Money exists at the heart of society, yet conversations about finances are often hard to have. The social taboo around money can extend to parents, who might struggle to teach their children about finances - or have open conversations on the subject. Despite this, it’s important to teach kids about money to ensure that they’re equipped with the skills they need to manage their own finances when they exit the nest.
In addition, if kids learn from a younger age that conversations around finances can be handled confidently and without shame, the taboo will begin to gradually break down as they go on to share their wisdom with younger generations.
Below we’ve compiled our tips on where to start as a parent, to have honest, informative and easy conversations about money with children.
Getting the level of honesty right
The initial step to providing your children with financial education is to start a conversation about money. This means sharing information about your own personal finances and your family’s, which sets an example that money is something that can be talked about without shame.
However, it’s important to set boundaries with what you’re comfortable sharing - since overfamiliarity can also be damaging. For example, you may not be comfortable sharing your salary. In cases like these, it’s important not to avoid the topic, but instead share wisdom such as what a salary means, and why someone might not want to share theirs. This is also something that will depend on the age of your child – use your judgement to decide what’s appropriate.
Teach by showing
The best way to teach someone a skill is to show them the skill in practice before letting them try it themselves. This is also the case with teaching finances to kids, by demonstrating the use of money, and skills such as budgeting in the real world with family finances. While it’s not suitable to involve a young child in complex processes such as mortgage payments, you can choose an appropriate activity. The supermarket can be a good place to start. Try breaking your budget down into a smaller, simple amount – it can be for just one meal – and decide together what you can and can’t afford.

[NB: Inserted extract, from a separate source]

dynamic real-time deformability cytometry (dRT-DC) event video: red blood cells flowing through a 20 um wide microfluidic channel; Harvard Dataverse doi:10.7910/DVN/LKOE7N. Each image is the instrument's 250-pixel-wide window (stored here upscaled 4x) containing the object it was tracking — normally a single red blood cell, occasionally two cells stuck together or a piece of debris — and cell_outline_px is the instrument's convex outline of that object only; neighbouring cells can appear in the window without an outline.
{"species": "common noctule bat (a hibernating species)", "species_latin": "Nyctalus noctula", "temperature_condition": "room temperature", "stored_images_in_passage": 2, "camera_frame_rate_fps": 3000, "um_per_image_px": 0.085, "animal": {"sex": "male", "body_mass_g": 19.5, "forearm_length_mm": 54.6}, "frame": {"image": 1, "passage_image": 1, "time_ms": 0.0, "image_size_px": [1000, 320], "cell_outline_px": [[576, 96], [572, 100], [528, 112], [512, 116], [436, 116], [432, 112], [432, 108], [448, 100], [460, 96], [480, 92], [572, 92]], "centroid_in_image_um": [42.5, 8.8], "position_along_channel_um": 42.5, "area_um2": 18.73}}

It's equally important here to maintain an honest narrative around this kind of budgeting. For example, instead of saying you can't afford an item, explain that while you might be able to afford it, you're choosing not to buy it because it doesn't fit within the set budget. This will help your child understand budgeting and to make smart decisions about their money based on their financial ability.
Learn by doing
Allowing your kids to make their own financial decisions can be a great way for them to understand first-hand how to manage their money. Giving them a small amount of money to spend on treats like toys and sweets will help them understand processes such as saving up for a bigger item. It’s also a good chance to let them earn their pocket money, by doing chores or a beginner’s enterprise like a bake sale or lemonade stand.
One of the key aspects of giving children control of their own finances is giving them space to fail – and as a result, learn from their mistakes. It can be difficult to watch a child feel remorse for a purchase they regret, and it’s equally tempting to swoop in and give them the money back. However, this paints a disjointed picture of what it means to have money and make purchasing decisions.
However you choose to teach your child about money, it’s important you treat the conversation with respect and honesty, while maintaining the boundaries within your relationship. It’s also a good idea to consider the resources available to you. Check with your children’s teachers if financial education is coming up in the curriculum, or browse alternative resources like apps such as GoHenry.